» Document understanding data
--------------------

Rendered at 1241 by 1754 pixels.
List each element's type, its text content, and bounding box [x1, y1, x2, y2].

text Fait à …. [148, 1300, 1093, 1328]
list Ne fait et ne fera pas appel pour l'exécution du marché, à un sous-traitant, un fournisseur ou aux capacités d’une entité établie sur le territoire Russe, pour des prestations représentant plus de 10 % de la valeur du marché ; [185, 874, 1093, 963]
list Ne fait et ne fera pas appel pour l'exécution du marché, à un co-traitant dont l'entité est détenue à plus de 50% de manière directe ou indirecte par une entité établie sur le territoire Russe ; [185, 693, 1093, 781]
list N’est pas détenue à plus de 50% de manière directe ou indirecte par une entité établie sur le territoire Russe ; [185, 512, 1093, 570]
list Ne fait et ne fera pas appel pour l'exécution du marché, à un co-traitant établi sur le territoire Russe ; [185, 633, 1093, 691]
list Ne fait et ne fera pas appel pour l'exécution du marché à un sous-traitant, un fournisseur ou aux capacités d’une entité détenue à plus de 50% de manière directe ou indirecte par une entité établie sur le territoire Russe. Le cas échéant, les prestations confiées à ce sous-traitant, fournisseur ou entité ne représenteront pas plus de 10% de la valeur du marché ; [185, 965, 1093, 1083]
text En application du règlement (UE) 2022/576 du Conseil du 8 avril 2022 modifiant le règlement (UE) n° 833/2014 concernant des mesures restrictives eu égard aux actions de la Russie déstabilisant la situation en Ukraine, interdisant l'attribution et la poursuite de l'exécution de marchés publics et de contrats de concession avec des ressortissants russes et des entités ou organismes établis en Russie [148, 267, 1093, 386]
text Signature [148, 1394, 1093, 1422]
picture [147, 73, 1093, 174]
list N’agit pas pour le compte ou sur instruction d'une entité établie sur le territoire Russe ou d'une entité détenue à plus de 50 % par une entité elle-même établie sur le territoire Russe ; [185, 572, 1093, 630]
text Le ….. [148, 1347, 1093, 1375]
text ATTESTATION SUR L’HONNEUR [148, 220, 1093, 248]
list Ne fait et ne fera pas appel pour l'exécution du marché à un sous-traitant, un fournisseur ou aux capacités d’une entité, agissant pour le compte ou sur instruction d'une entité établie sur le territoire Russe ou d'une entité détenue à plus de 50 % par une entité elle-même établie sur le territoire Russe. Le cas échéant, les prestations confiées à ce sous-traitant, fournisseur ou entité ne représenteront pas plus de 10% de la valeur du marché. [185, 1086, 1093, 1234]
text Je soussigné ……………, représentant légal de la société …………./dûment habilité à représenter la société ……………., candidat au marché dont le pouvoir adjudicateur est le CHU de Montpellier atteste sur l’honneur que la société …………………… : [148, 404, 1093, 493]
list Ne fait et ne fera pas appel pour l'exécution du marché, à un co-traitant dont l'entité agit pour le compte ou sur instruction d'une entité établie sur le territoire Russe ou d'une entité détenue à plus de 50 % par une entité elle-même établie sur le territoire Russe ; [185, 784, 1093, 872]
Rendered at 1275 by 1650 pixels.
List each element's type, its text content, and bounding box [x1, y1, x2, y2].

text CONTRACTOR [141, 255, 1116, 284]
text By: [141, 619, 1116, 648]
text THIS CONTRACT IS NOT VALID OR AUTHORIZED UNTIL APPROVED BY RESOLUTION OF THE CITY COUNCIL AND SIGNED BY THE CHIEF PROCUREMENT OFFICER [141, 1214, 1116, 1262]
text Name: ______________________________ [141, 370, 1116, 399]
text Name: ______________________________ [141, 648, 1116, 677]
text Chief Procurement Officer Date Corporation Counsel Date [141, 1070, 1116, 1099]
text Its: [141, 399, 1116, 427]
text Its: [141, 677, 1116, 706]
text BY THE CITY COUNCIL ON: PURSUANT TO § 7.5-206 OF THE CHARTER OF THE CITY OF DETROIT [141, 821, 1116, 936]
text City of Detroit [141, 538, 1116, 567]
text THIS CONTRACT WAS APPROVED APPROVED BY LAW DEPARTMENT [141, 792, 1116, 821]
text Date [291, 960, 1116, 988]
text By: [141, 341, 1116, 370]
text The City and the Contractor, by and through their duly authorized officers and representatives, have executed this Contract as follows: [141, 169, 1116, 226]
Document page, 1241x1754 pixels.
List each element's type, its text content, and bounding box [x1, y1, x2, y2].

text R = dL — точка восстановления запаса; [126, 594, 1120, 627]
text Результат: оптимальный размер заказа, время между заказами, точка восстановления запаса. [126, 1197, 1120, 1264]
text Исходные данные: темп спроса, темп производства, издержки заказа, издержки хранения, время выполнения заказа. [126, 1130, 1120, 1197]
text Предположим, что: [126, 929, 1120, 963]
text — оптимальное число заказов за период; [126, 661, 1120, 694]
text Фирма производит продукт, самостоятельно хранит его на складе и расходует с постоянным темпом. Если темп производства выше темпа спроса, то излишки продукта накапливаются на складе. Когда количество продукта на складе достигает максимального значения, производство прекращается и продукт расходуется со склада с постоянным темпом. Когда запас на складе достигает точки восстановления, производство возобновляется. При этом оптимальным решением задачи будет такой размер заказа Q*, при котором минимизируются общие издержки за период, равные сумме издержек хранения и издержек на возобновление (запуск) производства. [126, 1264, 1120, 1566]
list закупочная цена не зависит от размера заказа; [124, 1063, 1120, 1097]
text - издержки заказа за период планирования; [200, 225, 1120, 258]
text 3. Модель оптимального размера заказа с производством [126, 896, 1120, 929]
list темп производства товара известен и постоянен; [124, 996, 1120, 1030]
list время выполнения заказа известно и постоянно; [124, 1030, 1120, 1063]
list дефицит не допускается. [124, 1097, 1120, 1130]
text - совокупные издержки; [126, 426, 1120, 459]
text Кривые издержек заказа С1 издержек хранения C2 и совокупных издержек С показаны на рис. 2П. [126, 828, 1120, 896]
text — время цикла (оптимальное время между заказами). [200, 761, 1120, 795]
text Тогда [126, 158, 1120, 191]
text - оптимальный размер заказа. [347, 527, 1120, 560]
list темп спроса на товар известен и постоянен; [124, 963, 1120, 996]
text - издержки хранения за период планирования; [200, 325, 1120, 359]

--------------------

» Instruction
Establish how many lines of the entries hold the word "время", giving nothing but the number.

» Solution to this problem
4